Problem details >>
Copy the listing below letter for letter, passing over each picture.

Data >>
※
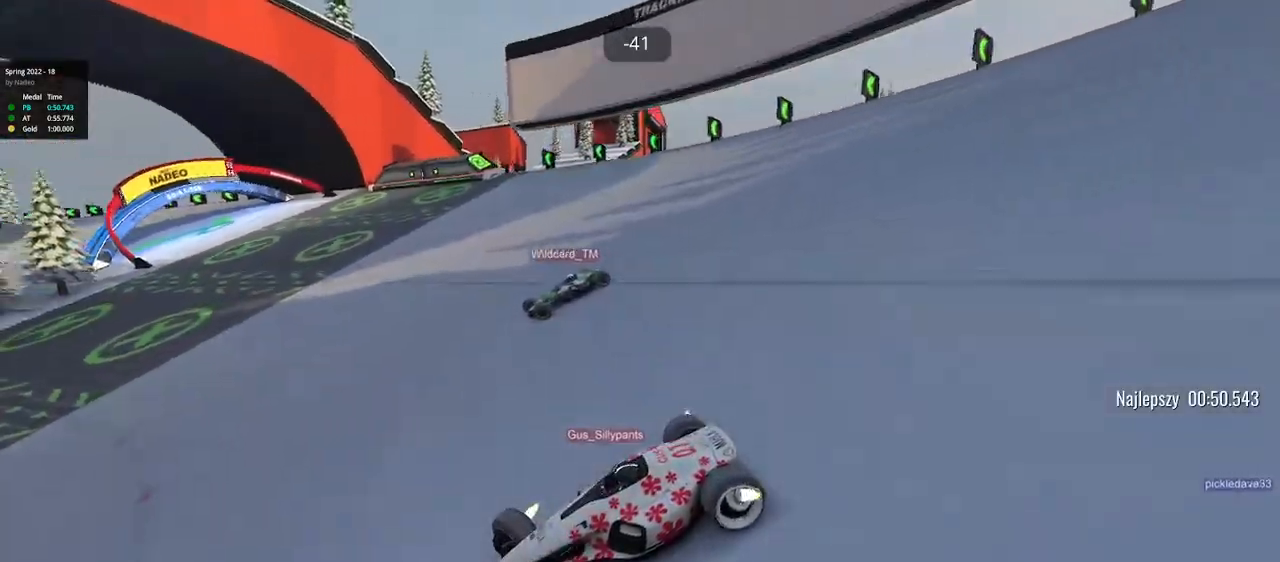
{"keys": ["up"], "events": [[350, "right", "up"]]}
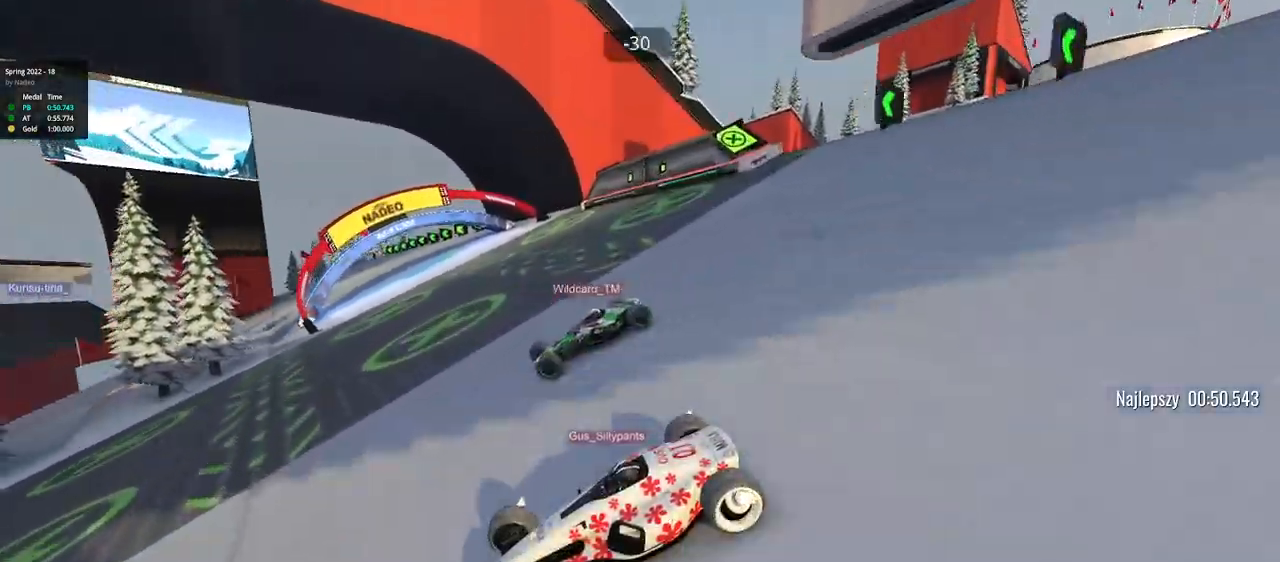
{"keys": ["right", "up"], "events": [[150, "right", "down"], [233, "right", "up"], [317, "right", "down"]]}
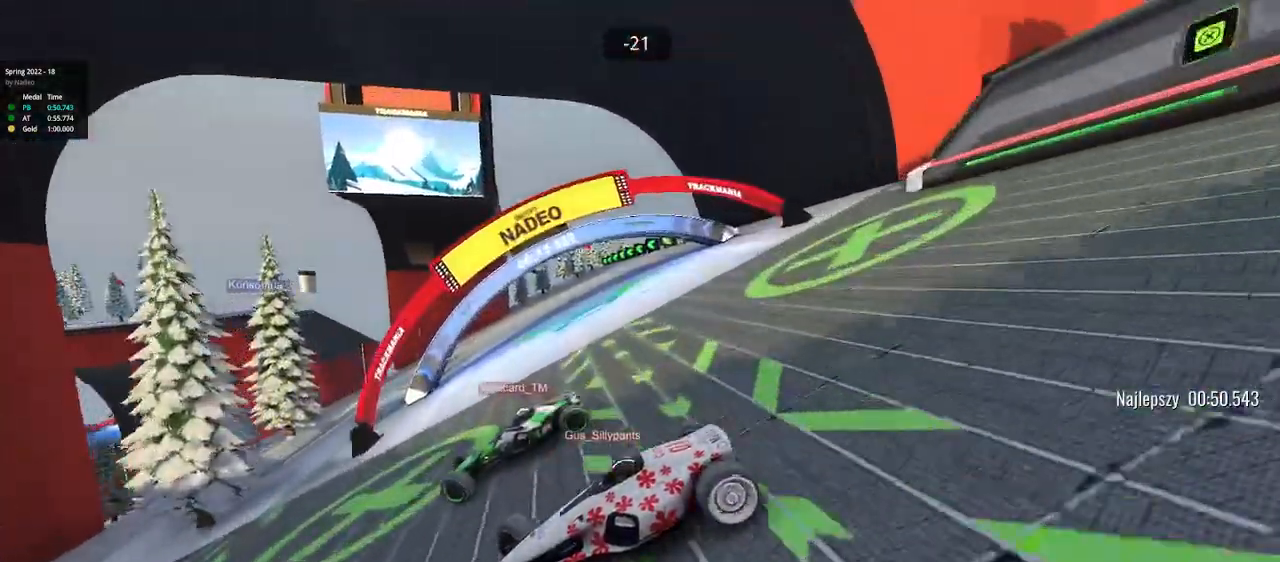
{"keys": ["up"], "events": [[317, "right", "up"]]}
※
Answer space >>
{"keys": ["up"], "events": [[350, "right", "up"]]}
{"keys": ["right", "up"], "events": [[150, "right", "down"], [233, "right", "up"], [317, "right", "down"]]}
{"keys": ["up"], "events": [[317, "right", "up"]]}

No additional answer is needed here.